Wow!! Can't believe this is the 10th anniversary of the Cougar CITO! Who remembers SnoCITO in April 2008, the very first one, when we had six inches of white stuff and had to reschedule? Over the years, we've removed invasive plants from blackberry to ivy, replanted native species, maintained trails, built bridges and fences, and renovated kiosks and picnic areas. Depending on our tasks, we've gathered at most of Cougar's major trailheads, including Red Town, Sky Country, AA Peak, and Big Tree Ridge.
After one CITO, Niki McBride, Cougar's former head ranger, said: "Your group is fantastic. They are, without a doubt, the hardest-working volunteers we get." High praise, and word has spread throughout King County Parks that geocachers are good park stewards.
For our 10th-annual CITO, let's turn it up a notch and really show King County what geocachers can do!
Time and place? 10:00 am – 2:00 pm at Sky Country trailhead (posted coords). Please arrive promptly, so KCP can get us organized and maximize the work time. When you RSVP, please note how many will be participating, so I can provide a head count to the Cougar folks.
Work project? We'll be removing blackberries and mulching a problem area where the Sky Country Trail intersects the Nike Horse Trail . The park wants to clear this 800-1,000 square-foot area and replant with native vegetation. This spring we'll do the removal, and this fall I'll schedule a second event for the replanting. Cougar has asked if geocachers would like to adopt this area and maintain it annually, something we can discuss at the event.

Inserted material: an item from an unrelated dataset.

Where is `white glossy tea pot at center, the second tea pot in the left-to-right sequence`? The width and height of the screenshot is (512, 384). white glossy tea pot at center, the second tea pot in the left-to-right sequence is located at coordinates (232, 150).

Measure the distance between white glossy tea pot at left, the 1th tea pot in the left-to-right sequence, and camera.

Souvenir? Yes! Everyone who logs an “Attended” for this CITO Event will receive the 2017 CITO souvenir on their Geocaching.com profile.

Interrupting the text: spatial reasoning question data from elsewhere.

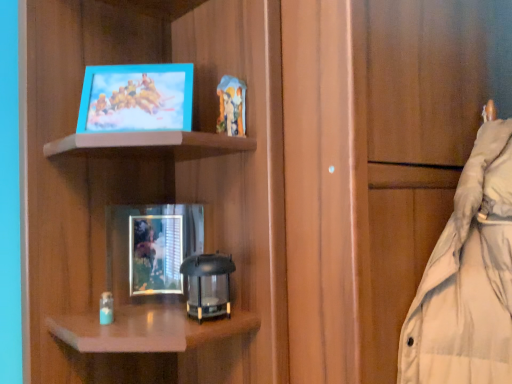
Describe the element at coordinates (376, 163) in the screenshot. I see `matte wood cabinet at center` at that location.

Find the location of a particular element. This screenshot has width=512, height=384. metallic silver picture frame at center, which is the 1th picture frame in bottom-to-top order is located at coordinates (150, 247).

Image resolution: width=512 pixels, height=384 pixels. Find the location of `matte wood cabinet at center`. matte wood cabinet at center is located at coordinates point(376,163).

Relative to matte wood cabinet at center, is metallic silver picture frame at center, which is the 2th picture frame from front to back, in front or behind?

In the image, metallic silver picture frame at center, which is the 2th picture frame from front to back, appears behind matte wood cabinet at center.

From a real-world perspective, does metallic silver picture frame at center, the 1th picture frame viewed from the back, stand above matte wood cabinet at center?

Actually, metallic silver picture frame at center, the 1th picture frame viewed from the back, is physically below matte wood cabinet at center in the real world.

From the image's perspective, between metallic silver picture frame at center, which is the second picture frame in top-to-bottom order, and matte wood cabinet at center, which one is located above?

From the image's view, matte wood cabinet at center is above.

The image size is (512, 384). I want to click on cabinetry located in front of the metallic silver picture frame at center, which is the second picture frame in top-to-bottom order, so pyautogui.click(x=376, y=163).

From the image's perspective, is matte blue picture frame at upper left, which is counted as the 1th picture frame, starting from the top, above metallic silver picture frame at center, which is the 2th picture frame from front to back?

Indeed, from the image's perspective, matte blue picture frame at upper left, which is counted as the 1th picture frame, starting from the top, is shown above metallic silver picture frame at center, which is the 2th picture frame from front to back.

Which is more to the left, matte blue picture frame at upper left, positioned as the 2th picture frame in bottom-to-top order, or metallic silver picture frame at center, which is the second picture frame in top-to-bottom order?

Positioned to the left is matte blue picture frame at upper left, positioned as the 2th picture frame in bottom-to-top order.

Is the depth of matte blue picture frame at upper left, positioned as the 2th picture frame in bottom-to-top order, greater than that of metallic silver picture frame at center, the 1th picture frame viewed from the back?

No, it is not.

Are matte blue picture frame at upper left, positioned as the 2th picture frame in bottom-to-top order, and metallic silver picture frame at center, which is the second picture frame in top-to-bottom order, making contact?

No, matte blue picture frame at upper left, positioned as the 2th picture frame in bottom-to-top order, is not making contact with metallic silver picture frame at center, which is the second picture frame in top-to-bottom order.

In the scene shown: Between matte wood cabinet at center and matte blue picture frame at upper left, positioned as the 2th picture frame in bottom-to-top order, which one has smaller size?

Smaller between the two is matte blue picture frame at upper left, positioned as the 2th picture frame in bottom-to-top order.

Which object is thinner, matte wood cabinet at center or matte blue picture frame at upper left, the second picture frame positioned from the back?

With smaller width is matte blue picture frame at upper left, the second picture frame positioned from the back.

Measure the distance from matte blue picture frame at upper left, positioned as the 2th picture frame in bottom-to-top order, to matte wood cabinet at center.

A distance of 14.27 inches exists between matte blue picture frame at upper left, positioned as the 2th picture frame in bottom-to-top order, and matte wood cabinet at center.

In order to click on picture frame located above the matte wood cabinet at center (from a real-world perspective) in this screenshot , I will do `click(136, 98)`.

Is matte blue picture frame at upper left, which is counted as the 1th picture frame, starting from the top, to the left of matte wood cabinet at center from the viewer's perspective?

Yes, matte blue picture frame at upper left, which is counted as the 1th picture frame, starting from the top, is to the left of matte wood cabinet at center.

Which object is closer to the camera, matte blue picture frame at upper left, the second picture frame positioned from the back, or matte wood cabinet at center?

matte wood cabinet at center is closer to the camera.

Would you say metallic silver picture frame at center, which is the 1th picture frame in bottom-to-top order, is to the left or to the right of matte blue picture frame at upper left, the second picture frame positioned from the back, in the picture?

metallic silver picture frame at center, which is the 1th picture frame in bottom-to-top order, is positioned on matte blue picture frame at upper left, the second picture frame positioned from the back,'s right side.

Can you see metallic silver picture frame at center, which is the second picture frame in top-to-bottom order, touching matte blue picture frame at upper left, which is counted as the 1th picture frame, starting from the top?

No, metallic silver picture frame at center, which is the second picture frame in top-to-bottom order, is not with matte blue picture frame at upper left, which is counted as the 1th picture frame, starting from the top.

Is metallic silver picture frame at center, the 1th picture frame viewed from the back, oriented towards matte blue picture frame at upper left, the second picture frame positioned from the back?

No.

Considering the sizes of metallic silver picture frame at center, which is the 2th picture frame from front to back, and matte blue picture frame at upper left, the second picture frame positioned from the back, in the image, is metallic silver picture frame at center, which is the 2th picture frame from front to back, wider or thinner than matte blue picture frame at upper left, the second picture frame positioned from the back,?

metallic silver picture frame at center, which is the 2th picture frame from front to back, is thinner than matte blue picture frame at upper left, the second picture frame positioned from the back.

What's the angular difference between matte wood cabinet at center and metallic silver picture frame at center, which is the 2th picture frame from front to back,'s facing directions?

33.7 degrees separate the facing orientations of matte wood cabinet at center and metallic silver picture frame at center, which is the 2th picture frame from front to back.

The width and height of the screenshot is (512, 384). I want to click on cabinetry above the metallic silver picture frame at center, which is the 1th picture frame in bottom-to-top order (from a real-world perspective), so click(x=376, y=163).

From the image's perspective, which object appears higher, matte wood cabinet at center or metallic silver picture frame at center, which is the second picture frame in top-to-bottom order?

matte wood cabinet at center appears higher in the image.

Choose the correct answer: Is matte wood cabinet at center inside metallic silver picture frame at center, the 1th picture frame viewed from the back, or outside it?

matte wood cabinet at center is outside metallic silver picture frame at center, the 1th picture frame viewed from the back.

Find the location of a particular element. cabinetry above the metallic silver picture frame at center, the 1th picture frame viewed from the back (from a real-world perspective) is located at coordinates (376, 163).

At what (x,y) coordinates should I click in order to perform the action: click on picture frame in front of the metallic silver picture frame at center, which is the second picture frame in top-to-bottom order. Please return your answer as a coordinate pair (x, y). Image resolution: width=512 pixels, height=384 pixels. Looking at the image, I should click on (136, 98).

Looking at the image, which one is located closer to matte wood cabinet at center, metallic silver picture frame at center, which is the 1th picture frame in bottom-to-top order, or matte blue picture frame at upper left, positioned as the 2th picture frame in bottom-to-top order?

Based on the image, matte blue picture frame at upper left, positioned as the 2th picture frame in bottom-to-top order, appears to be nearer to matte wood cabinet at center.

Looking at this image, when comparing their distances from matte blue picture frame at upper left, positioned as the 2th picture frame in bottom-to-top order, does metallic silver picture frame at center, which is the 1th picture frame in bottom-to-top order, or matte wood cabinet at center seem closer?

metallic silver picture frame at center, which is the 1th picture frame in bottom-to-top order, is closer to matte blue picture frame at upper left, positioned as the 2th picture frame in bottom-to-top order.

Looking at this image, from the image, which object appears to be nearer to metallic silver picture frame at center, which is the 2th picture frame from front to back, matte blue picture frame at upper left, positioned as the 2th picture frame in bottom-to-top order, or matte wood cabinet at center?

matte blue picture frame at upper left, positioned as the 2th picture frame in bottom-to-top order, is closer to metallic silver picture frame at center, which is the 2th picture frame from front to back.

Looking at the image, which one is located closer to metallic silver picture frame at center, the 1th picture frame viewed from the back, matte wood cabinet at center or matte blue picture frame at upper left, marked as the 1th picture frame in a front-to-back arrangement?

matte blue picture frame at upper left, marked as the 1th picture frame in a front-to-back arrangement, lies closer to metallic silver picture frame at center, the 1th picture frame viewed from the back, than the other object.

From the image, which object appears to be nearer to matte wood cabinet at center, matte blue picture frame at upper left, positioned as the 2th picture frame in bottom-to-top order, or metallic silver picture frame at center, which is the 2th picture frame from front to back?

Among the two, matte blue picture frame at upper left, positioned as the 2th picture frame in bottom-to-top order, is located nearer to matte wood cabinet at center.

Looking at the image, which one is located further to matte blue picture frame at upper left, positioned as the 2th picture frame in bottom-to-top order, matte wood cabinet at center or metallic silver picture frame at center, which is the 2th picture frame from front to back?

matte wood cabinet at center lies further to matte blue picture frame at upper left, positioned as the 2th picture frame in bottom-to-top order, than the other object.

Where is `picture frame between matte blue picture frame at upper left, positioned as the 2th picture frame in bottom-to-top order, and matte wood cabinet at center`? This screenshot has height=384, width=512. picture frame between matte blue picture frame at upper left, positioned as the 2th picture frame in bottom-to-top order, and matte wood cabinet at center is located at coordinates (150, 247).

What to wear and bring? Long pants, boots, and water are a must. Dress to get dirty! Raingear and layers depending on weather. Bring work gloves if you have them; KCP will provide other necessary tools.
Swag? Of course! There will be geo-goodies for our hard-working participants, and since it's the 10th anniversary, the swag might be extra-special!
Vittles? Bring something to eat and drink - you'll be hungry and thirsty afterward!
Hiking and caching? Cougar Mountain has more than 70 caches! For a complete list, see the Cougar Mountain bookmark list.
Cougar Mountain Regional Wildland Park is the crown jewel of King County Parks, with 3,115 acres, more than 36 miles of hiking trails, and 70+ geocaches. Bordered by Bellevue, Newcastle, and Issaquah, Cougar Mountain is a natural oasis today, but this “Issaquah Alp” has a rich mining and railroad history.